World War II and its financial impacts on Britain, as well as the American pressure of ending global imperialism, affected the rule of the Crown over India, It also pushed freedom fighters in India to fight for their dream of Swarajya, self-rule. The Indian National Congress was initially founded as a representation of India in the British Parliament, however, with the cries of freedom echoing the country, Jawaharlal Nehru converted it into National Congress Party, a secular, pluralist party. Though the Partition of 1947 — announced by the British, which displaced more than 15 million people who were trying to flee one country to get to the other and killed around one million — resulted in an Islamic nation of Pakistan and a secular nation of India, parts of the state of West Bengal and Bangladesh were under Pakistan’s control, resulting in a lack of an efficient government being established because having India in between made Bangladesh harder to access in times of crisis. The Bangladesh Liberation War was prompted by Bengali nationalists and was backed up by the Indian government. On Dec 16, 1971, Bangladesh was officially a nation and not East Pakistan.

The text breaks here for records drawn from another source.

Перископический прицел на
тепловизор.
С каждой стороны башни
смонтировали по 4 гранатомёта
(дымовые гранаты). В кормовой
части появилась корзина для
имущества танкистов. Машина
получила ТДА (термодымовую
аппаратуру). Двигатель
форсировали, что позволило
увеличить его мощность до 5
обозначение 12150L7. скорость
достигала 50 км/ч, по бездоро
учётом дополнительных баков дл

Independent India (est. Aug 15, 1947) adopted a parliamentary government with a President and Prime Minister as its head figures. Keeping the US Constitution as a reference point, a Constituent Assembly drew up the Indian Constitution, coming into effect on Jan 26, 1950. The Constitution opened up opportunities that were previously not acceptable, such as temples and places of worship being open for all, as well as reservations in jobs and colleges for the Untouchables and Tribal people, based on the caste system that has existed since ancient times.

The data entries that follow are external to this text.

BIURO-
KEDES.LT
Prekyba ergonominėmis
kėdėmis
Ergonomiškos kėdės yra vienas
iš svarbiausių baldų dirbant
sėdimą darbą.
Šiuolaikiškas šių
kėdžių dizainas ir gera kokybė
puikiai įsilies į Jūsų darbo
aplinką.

Though this New India opened up new pathways for all citizens alike, the tensions with Pakistan over the former Princely State of Kashmir were at an all-time high. There were massacres of the Kashmiri Pandits (Hindu natives of the Kashmir region), forcing those who survived to flee their land; a hostile environment, fueled by religious and ethnic differences, blanketed the beautiful valley of Kashmir. So far, there have been 3 major wars in 1947 (First Kashmir War, over the accession of Kashmir to India), 1965 (due to Pakistan’s Operation Gibraltar, leading to UN-mandated ceasefire), and 1971 (over the liberation of East Pakistan or Bangladesh). Kashmir is currently a part of India, despite various standoffs between Indian and Pakistan. The most recent development in the Kashmir valley, governmentally, is the abolishment of Article 370 in the Constitution of India, which granted special status or limited autonomy to the state of Jammu & Kashmir — revoking statehood and establishing two new Union Territories of Ladakh and Jammu & Kashmir. This had mixed reactions from the people of Indian as well as internationally. Some were against this as they felt that the Modi government was targeting the Kashmiri Muslims, while others supported this decision as they thought that the Article was restricting the valley from growing to its full potential.
Stein, B., & Arnold, D. (2010). A History of India (2nd ed.). Wiley-Blackwell.